David WelchThe tanking economy has spawned a dramatic increase in fraud, and with it a whole new area of risk for directors. And look who’s ready to ride to the rescue: the whistleblower. “More and more boards are coming to understand that whistleblower information can be used to manage risk,” says Bradley J. Preber at Grant Thornton, an accounting and consulting firm. Is your board one of them?

A number of studies suggest that insider trading, theft, embezzlement, corruption, and the like will continue to increase until the economy recovers. Deloitte Financial Advisory Services, for example, reports that nearly two-thirds of the 1,400 executives it surveyed last year anticipate a rise in various kinds of fraud in 2009 and beyond. This is already being reflected in more whistleblower activity. According to the Network, a Norcross, Georgia, outfit that handles outsourced whistleblower hotlines for a number of companies, reports of fraud accounted for 21% of the calls it received from its clients’ employees in the quarter that ended March 31, compared with 11% three years ago.
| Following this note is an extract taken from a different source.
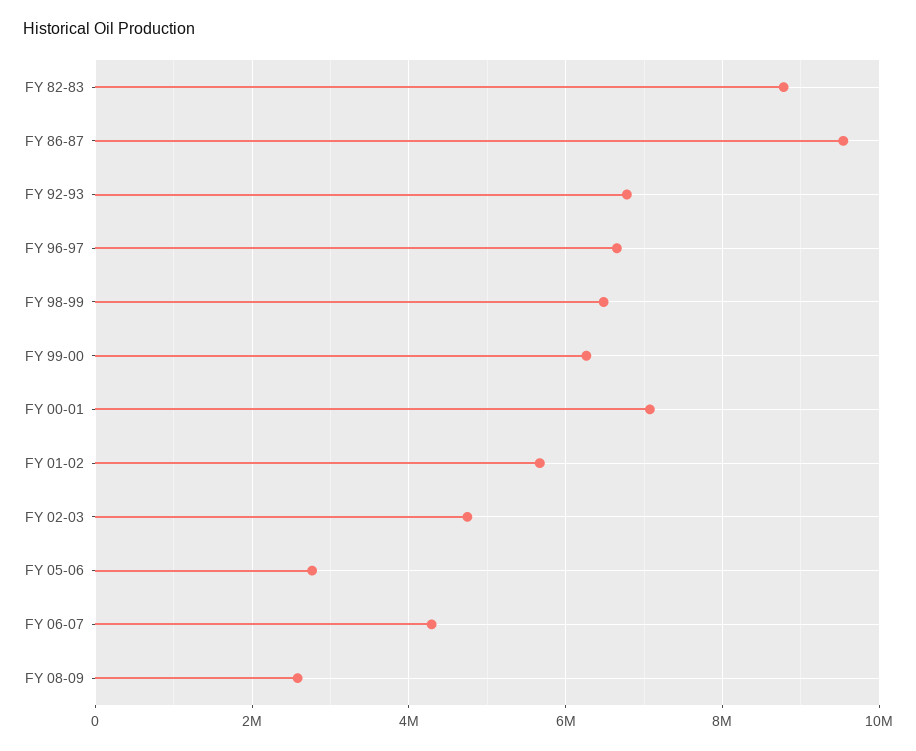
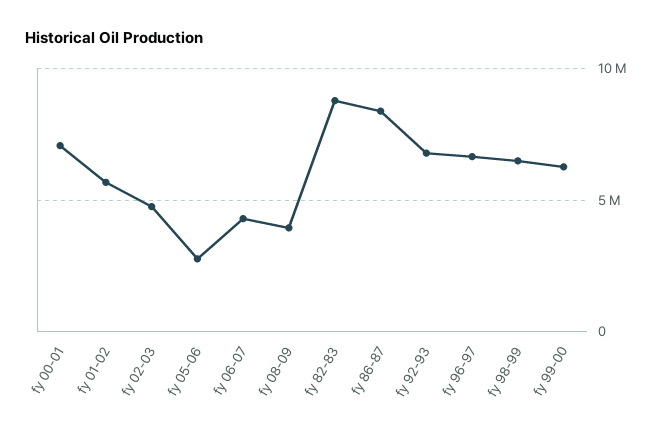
FY 86-87: 9600000 -> 8500000
FY 08-09: 2600000 -> 4000000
And let’s remember that whistleblowers know where the skeletons are. A 2008 biennial report by PricewaterhouseCoopers showed that these tipsters fingered 43% of the white-collar crimes committed at more than 5,400 companies worldwide in 2007. In contrast, internal audits unearthed only 19%. James D. Ratley, president of the Association of Certified Fraud Examiners in Austin, Texas, notes the same thing. “More frauds are detected by tips than by audits or other controls,” he says.

Whistleblowers can help manage risk in many ways. Effective hotline systems, whether they’re outsourced or handled in-house, include training sessions that put employees on the alert for various kinds of wrongdoing, such as reporting phony sales. Companies can then track whistleblower tips and slice and dice the data to identify the sources of risk and take corrective action. “Let’s say you’re getting a consistent number of complaints about a particular division or region,” says Grant Thornton’s Brad Preber. “You can react to that and send someone from management to deal with the problem.” In addition, he says, “almost every investigation will highlight certain corporate practices that are inconsistent with management’s idea of strong risk control.” Identifying these practices enables companies to get a handle on longstanding problems and fix them, thereby lessening risk.